Why I suck at blogging but don’t care. The blogging world has become so heightened with competition and worry that people are doing better than you. I hate that part to this whole blogging malarkey. I started this blog 3 years ago with no idea what I was stepping into. It was a hobby that I wanted to stick my toes into without knowing the career’s blogging has given so many people. I don’t think I would ever see myself making this my career. Don’t get me wrong there are so many other sides of blogging that I love. But the constant battle of proving who you are to people, just isn’t me. And I guess that’s what makes me suck at blogging.
Don’t take this the wrong way. I love my little blog and all the gorgeous friends I have met through my blog. But there are some huge factors that really do make me a shit blogger.
I don’t keep up with it. This is one of the biggest things that make me a crap blogger. I never ever stay consistent. I seem to get writers block far too often which results in millions of photos that only ever end up being put in the trash because the thought process of that blog post has gone now. Its more frustrating than anything for me but I suppose as a reader it must get super annoying to have no consistency. This is always something I want to work on but sometimes life just gets in the way.

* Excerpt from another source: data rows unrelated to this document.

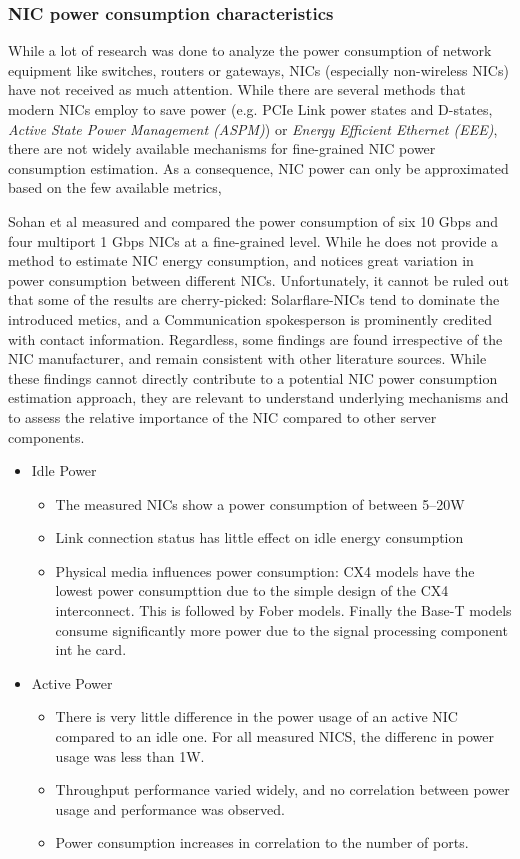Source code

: \subsubsection{NIC power consumption characteristics}
While a lot of research was done to analyze the power consumption of network equipment like switches, routers or gateways, NICs (especially non-wireless NICs) have not received as much attention. While there are several methods that modern NICs employ to save power (e.g. PCIe Link power states and D-states, \textit{Active State Power Management (ASPM)}) or \textit{Energy Efficient Ethernet (EEE)}, there are not widely available mechanisms for fine-grained NIC power consumption estimation. As a consequence, NIC power can only be approximated based on the few available metrics, 

Sohan et al\parencite{sohanCharacterizing10Gbps2010} measured and compared the power consumption of six 10 Gbps and four multiport 1 Gbps NICs at a fine-grained level. While he does not provide a method to estimate NIC energy consumption, and notices great variation in power consumption between different NICs. Unfortunately, it cannot be ruled out that some of the results are cherry-picked: Solarflare-NICs tend to dominate the introduced metics, and a Communication spokesperson is prominently credited with contact information. Regardless, some findings are found irrespective of the NIC manufacturer, and remain consistent with other literature sources\parencite{gough2015energy}. While these findings cannot directly contribute to a potential NIC power consumption estimation approach, they are relevant to understand underlying mechanisms and to assess the relative importance of the NIC compared to other server components.
\begin{itemize}
    \item Idle Power
    \begin{itemize}
        \item The measured NICs show a power consumption of between 5--20W
        \item Link connection status has little effect on idle energy consumption
        \item Physical media influences power consumption: CX4 models have the lowest power consumpttion due to the simple design of the CX4 interconnect. This is followed by Fober models. Finally the Base-T models consume significantly more power due to the signal processing component int he card.
    \end{itemize}
    \item Active Power
    \begin{itemize}
        \item There is very little difference in the power usage of an active NIC compared to an idle one. For all measured NICS, the differenc in power usage was less than 1W.
        \item Throughput performance varied widely, and no correlation between power usage and performance was observed.
        \item Power consumption increases in correlation to the number of ports. 
    \end{itemize}
\end{itemize}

I don’t keep up with the ‘it’ products. I would love to be able to try and test all the new things but currently I am so far away from doing this kind of thing with saving for a house. I know most of us will do it at some point in our life but it just takes so much time to save for a house. Especially when all you want to do is buy in the new beauty trend. I suppose this makes me a shit blogger because I cant keep up with the things that people want to read. I’m talking about products that came out years ago rather than the new items that people are super interested in. But because I am saving for a house I can’t justify buying something that I don’t know if it is going to be amazing or not. It just scares that shit outta me to think I have wasted money on something that is simply crap.
I’m not huge on social media. Don’t get me wrong I probably spend like half of my day scrolling through twitter and instagram. but I don’t really post regular. This is probably my worst point at ‘why I suck at blogging’. I’m the type of person who gets super annoyed really quickly if things aren’t going how I want them to. If I have taken 38 photos for an insta post and I hate every single one of them. That’s it. Ive probably deleted my account and gone to bed crying. Not literally but you know what I’m saying. I aint going to post for at least a couple of days. Its definitly something I can see myself getting better at but for now just don’t expect too much and you wont be disappointed.
If I am totally honest with you all. I think at suck at blogging because I haven’t found me in the blogging world. I constantly worry about what others will think, if I will lose followers if somebody doesnt like my post. But the attitude I have finally found is ‘I don’t care’. Just because somebody else is posting all white photos doesn’t mean that’s what I have to do too. Hopefully over the next few months I will get better at blogging, and maybe I wont suck anymore!